Indeed mum Debra Meyer-Saunders and stepdad Brendan Saunders can testify to the trauma involved, with two nerve-wracking flights to Melbourne for hospital stays in addition to months in the intensive care unit in Albury hospital.
"It hasn't been easy," Mrs Meyer-Saunders, a full-time business student, said.
"Everybody keeps saying that I'm strong but there's a big difference between strong and pushing every boundary you could find and I'm one very determined mother."
That resolve was needed initially because it was more than a month after Mr Meyer's Victorian Labour Day weekend camping trip with a mate to the police paddocks along the Murray River near Rutherglen that his encephalitis triple whammy was diagnosed.
"He was put in isolation because they didn't know what they were treating, a lot of the discussion was sepsis and hepatitis and they were asking me where he's been, what he's done," Mrs Meyer-Saunders said.
That followed Mr Meyer being admitted to Wodonga hospital after his mother's alarm was triggered by him reporting constant migraines, vomiting and then vertigo.
Two days later, on March 19, as the brain infections took hold a deteriorating Mr Meyer was taken to Albury hospital.
"He wasn't very coherent, he didn't understand where he was," Mrs Meyer-Saunders said.
By 6pm that Sunday Mr Meyer was on life support and he remained ventilated until late July.
"Dylan was on it for so long, it made it harder for him to come off because his diaphragm muscles were all weak," Mrs Meyer-Saunders said.
"Normal people other than him, we can breathe on our own and our muscles are doing all the work for us, his muscles stopped working, his body was shutting down, as much as I hate to admit it, he was shutting down."
It was only in April, that test results determined Mr Meyer had encephalitis and then followed months of further assessment, various drugs, scans, body tremors and fears.
At one point, his parents were warned he might not survive the night.
Remarkably though he was able to have oxygen levels in his brain lift to a point deemed safe to remove him from life support, with doctors saying he had been added by being a healthy young man.
Nevertheless, Mr Meyer then spent eight weeks in Wodonga hospital doing rehab before finally being discharged on September 5.

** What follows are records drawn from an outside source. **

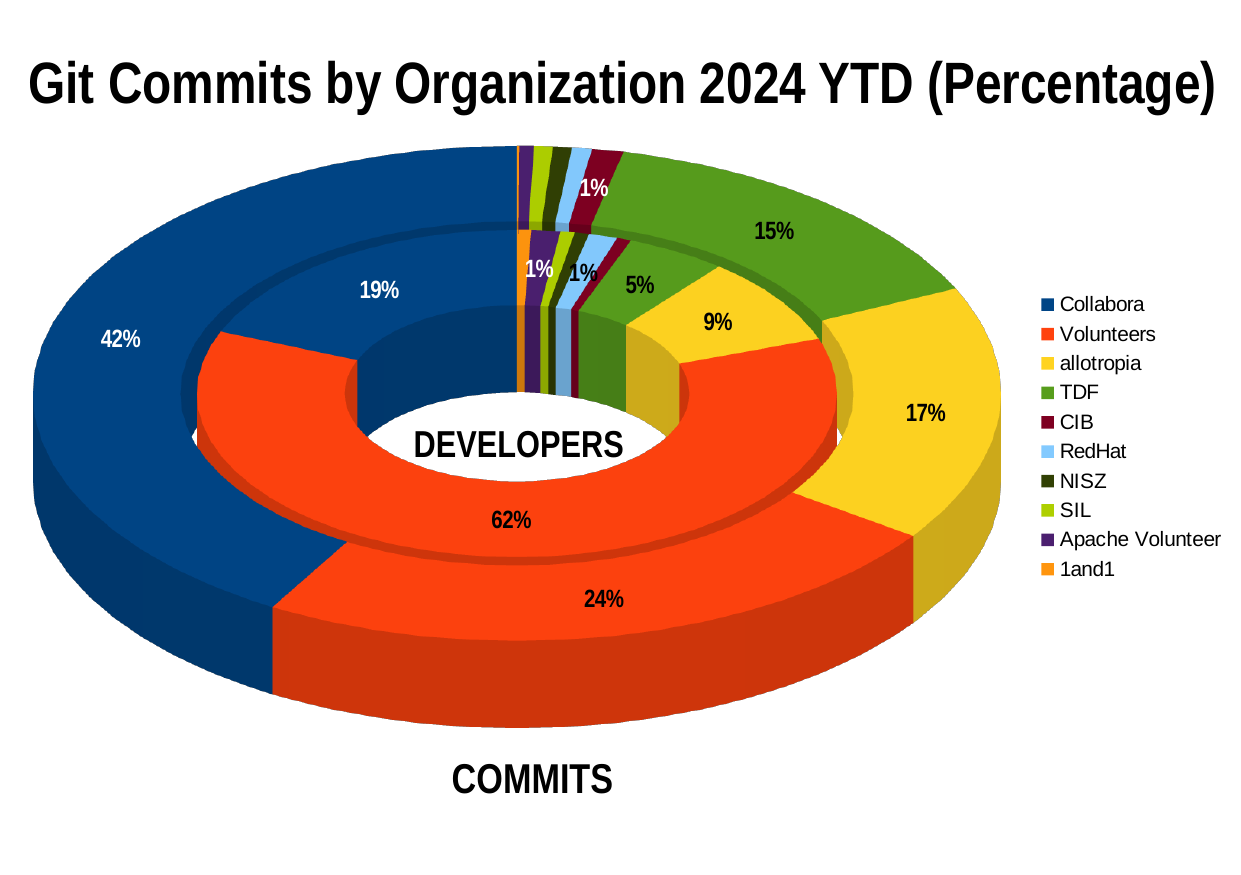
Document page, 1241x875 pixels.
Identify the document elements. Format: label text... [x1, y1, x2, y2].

text_box DEVELOPERS [399, 415, 639, 466]
chart [0, 0, 1241, 874]
text_box Git Commits by Organization 2024 YTD (Percentage) [13, 41, 1232, 111]
text_box COMMITS [436, 746, 629, 801]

He is now doing daily sessions with the South West Brain Injury Rehabilitation Service in Lavington with a focus on speech, physiotherapy and occupational therapy.
Motivating the fourth year apprentice is the chance to return to his job with Toyota Material Handling and service a forklift.
"I'm determined to get stronger and get back to work," Mr Meyer said.
"That's my one goal to get under that forklift, that's what I do in life, get under them.
"It'll do me a world of good."
Cognitive testing will determine when Mr Meyer will return, with his brain injury affecting his front temporal lobe which governs memory and understanding.
For Mr Saunders it is gobsmacking that some bites on an exposed leg can be so dire.
"All the years of me going camping, I never thought a mosquito could cause so much damage and just change everyone's life," Mr Saunders said.
He is doing extra shifts at the Woolworths distribution hub at Barnawartha North to cover costs, which include a $2000 outlay just for accommodation in Melbourne.
The family is telling their story ahead of the peak mosquito season to alert others to be wary.
"If we can save one or two lives this summer break that's an achievement for us," Mrs Meyer-Saunders said before Mr Meyer added: "It means I've done something right."
Mrs Meyer-Saunders opined: "There's not enough of a campaign out there for Japanese encephalitis and mosquito-borne viruses.
"If you get bitten by a mozzie it's not guarantee it's JEV it could be Ross River fever, it could be anything else, but with JEV there's a lot events that can follow and you don't realise how bad things are going to get.
"Everything snowballs and I don't want someone to be down the same road as we have been.
"If we can save one person from the trauma we've been through it will be good."